In our study conducted with normotensive individuals, the NDBP pattern frequency was significantly higher in the PE group. Additionally, within the PE group, PEDT scores were significantly higher in individuals with the NDBP pattern. Several studies exist on the relationship between cardiovascular indicators of ANS function and PE. A study by Özilhan et al. reported higher orthostatic intolerance symptoms in PE patients [15]. Akkoç et al. reported significantly higher P-wave dispersion in individuals with PE [32]. Another study evaluated heart rate variability in PE patients and reported increased indicators of ANS dysfunction and sympathetic overactivity, which may lead to PE [13]. Another study by Turan et al. demonstrated that heart rate recovery after exercise was impaired in the PE group [14].

No data is available evaluating the relationship between PE and BP variability, a parameter closely related to ANS function.

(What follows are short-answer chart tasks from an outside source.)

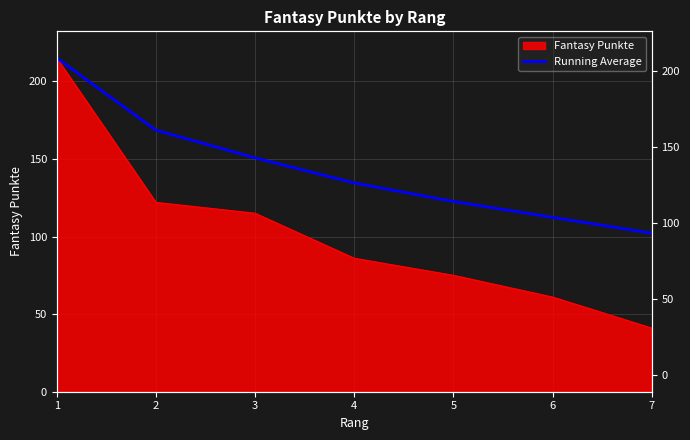

The chart shows a value of 43.7 at 1. True or false?

False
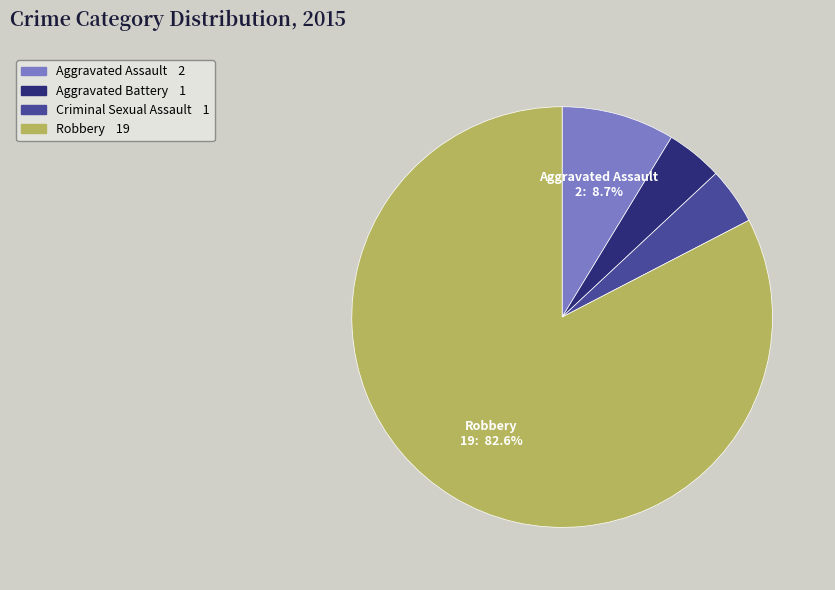

Does any single category account for the majority?

Yes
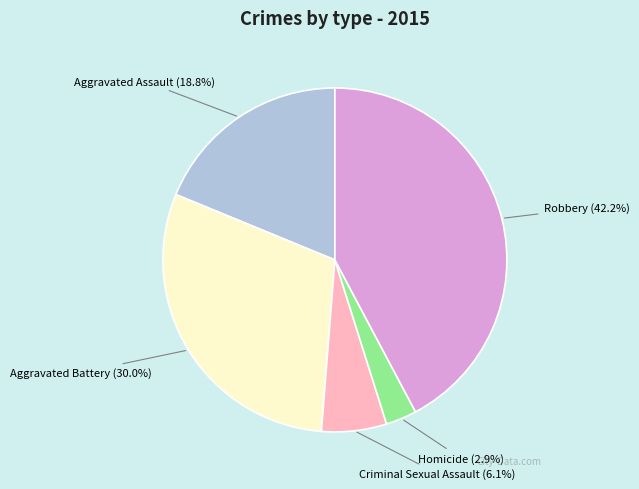

Is there a majority slice in this chart?

No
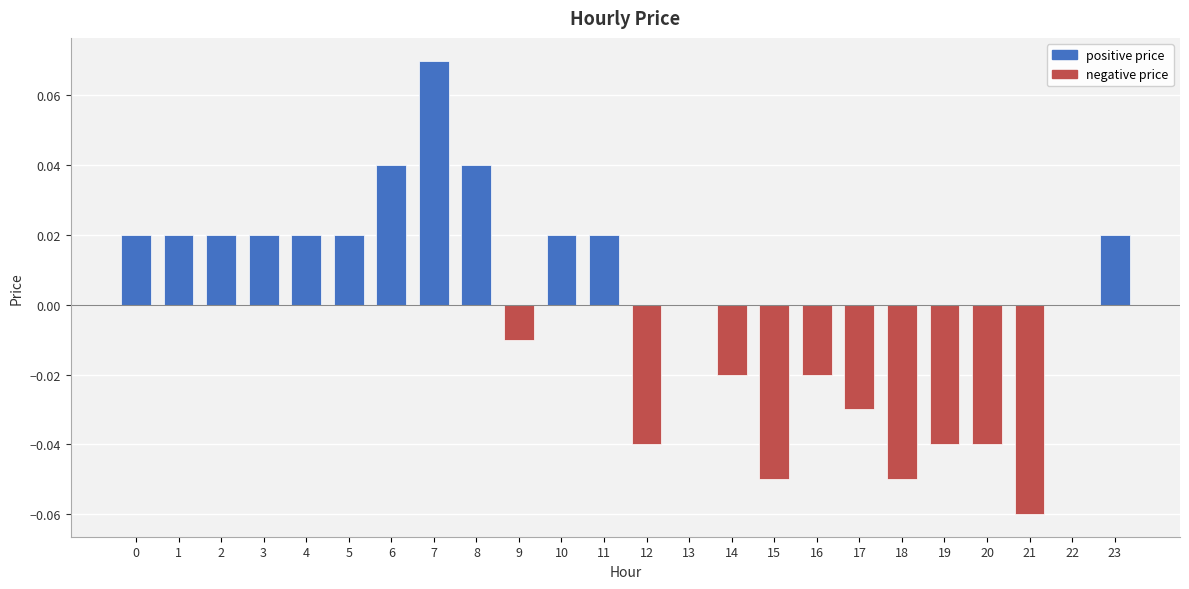

The chart shows a value of 0.0 at 8. True or false?

True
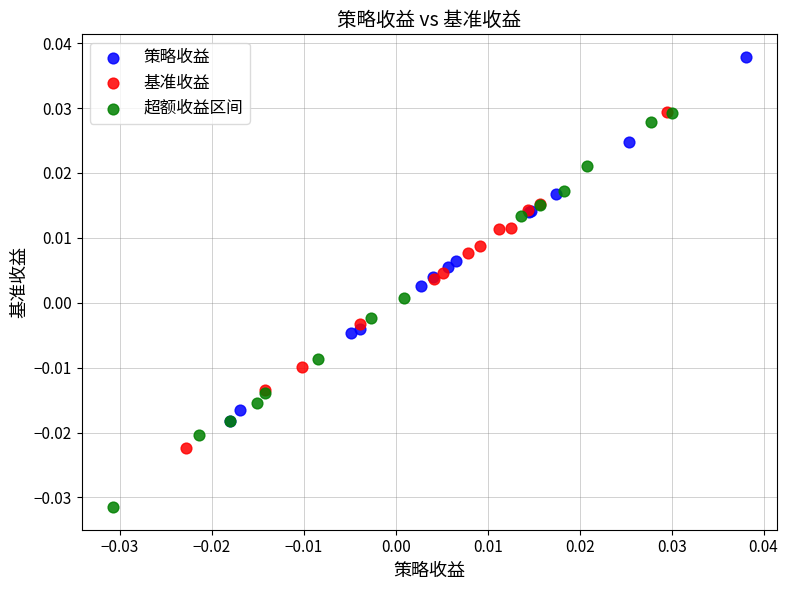

Which series has the widest spread of Y values?

超额收益区间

In this context, when considered together with previous data, the observed correlation between the NDBP pattern and PE, as well as the higher PEDT scores in the NDBP group among patients with PE, may support the hypothesis that ANS dysfunction is a factor in the development of PE. Furthermore, it may be postulated that ANS dysregulation could underlie both PE and the NDBP pattern through a similar pathophysiological pathway. Specifically, a shift in the balance between sympathetic and parasympathetic tone, which is one of the possible mechanisms of NDBP, toward a sympathetic tone may also lead to PE through a similar mechanism. Considering the effect of sympathetic activity on the emission phase of ejaculation, the already increased sympathetic activity in these individuals provides a biologically plausible mechanism and a possible etiological factor for PE. However, it should not be forgotten that causality cannot be definitively established from the observational relationship obtained in our study.

From a multidisciplinary perspective, it can be argued that the NDBP pattern and PE may represent distinct organ-system findings related to the ANS. When evaluating patients with PE, a broader perspective, including consideration of other organ systems, can be highly beneficial for optimizing current treatment, developing new treatment strategies, and better assessing patients’ long-term cardiovascular risk. Prospective, large-scale studies on this topic may help elucidate the pathophysiology of PE.

Limitations

This study has several limitations. First, this was a single-center, cross-sectional study with a relatively small sample size. Second, the study population had specific inclusion and exclusion criteria that may have led to selection bias and limited generalizability. Third, the absence of detailed data regarding key lifestyle and psychological confounding factors (e.g., chronic stress, anxiety, and substance use) means that the observed correlation may be subject to residual confounding. Fourth, due to the observational nature of our study design, we cannot definitively establish causal inference from the observed relationships. Large-scale, prospective studies are needed to better reveal the causal relationship.

5. Conclusions

In this study, the frequency of the NDBP pattern was significantly higher in the PE group among normotensive individuals. This study is the first to demonstrate a significant relationship between PE and NDBP, which is closely linked to the ANS. ANS dysfunction may contribute to the etiopathogenesis of both PE and the NBDP pattern via similar mechanisms. Overall, a multidisciplinary approach can improve understanding of the link between PE and the cardiovascular system and support the development of more comprehensive diagnostic and treatment strategies.